Ho Y, Zhang Y X
Maxwell Finland Laboratory for Infectious Diseases, Boston City Hospital, Boston University School of Medicine, MA 02118.
Gene. 1994 Apr 8;141(1):143-4. doi: 10.1016/0378-1119(94)90145-7.
The co-transcribed structural genes, groES and groEL, of the groE stress response operon from Chlamydia trachomatis mouse pneumonitis (MoPn), were cloned and sequenced. The calculated molecular masses of the encoded heat-shock proteins (Hsp), a small Hsp (GroES) and Hsp60 (GroEL), are 11,089 and 58,367 Da, respectively. By comparison with other known chlamydial groES and groEL sequences, there is 89 and 94% nucleotide (nt) identity with C. trachomatis human strains (serovars A and L2), 77 and 82% with C. psittaci strain GPIC, and 75 and 80% with C. pneumoniae isolate AR-39. At the amino-acid level, the MoPn Hsp60 shows a 99% identity with those from C. trachomatis human strains. In a mouse model, MoPn Hsp60 could prove useful in deciphering the pathogenesis of human chlamydial diseases.

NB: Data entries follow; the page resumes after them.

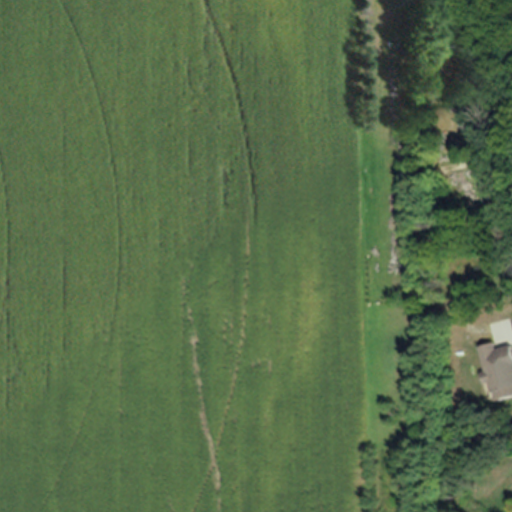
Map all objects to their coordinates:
building: (499, 369)
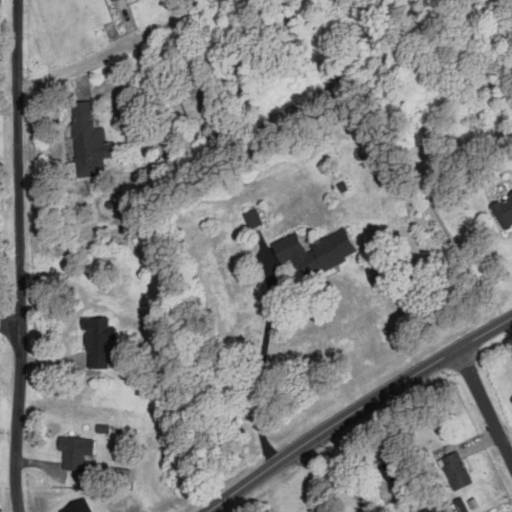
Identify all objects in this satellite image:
building: (113, 0)
road: (86, 61)
building: (187, 97)
building: (89, 139)
building: (504, 211)
building: (504, 212)
building: (253, 217)
building: (313, 249)
building: (317, 251)
road: (20, 256)
road: (10, 318)
building: (98, 340)
road: (486, 400)
road: (357, 409)
building: (75, 451)
building: (78, 453)
building: (396, 466)
building: (394, 467)
building: (456, 470)
building: (457, 470)
road: (339, 471)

对沙眼衣原体小鼠肺炎(MoPn)的groE应激反应操纵子的共转录结构基因groES和groEL进行了克隆和测序。所编码的热休克蛋白(Hsp),即小分子Hsp(GroES)和Hsp60(GroEL)的计算分子量分别为11,089和58,367道尔顿。与其他已知的衣原体groES和groEL序列相比,与沙眼衣原体人源菌株(血清型A和L2)的核苷酸(nt)同一性为89%和94%,与鹦鹉热衣原体菌株GPIC的同一性为77%和82%,与肺炎衣原体分离株AR-39的同一性为75%和80%。在氨基酸水平上,MoPn Hsp60与沙眼衣原体人源菌株的Hsp60有99%的同一性。在小鼠模型中,MoPn Hsp60可能有助于阐明人类衣原体疾病的发病机制。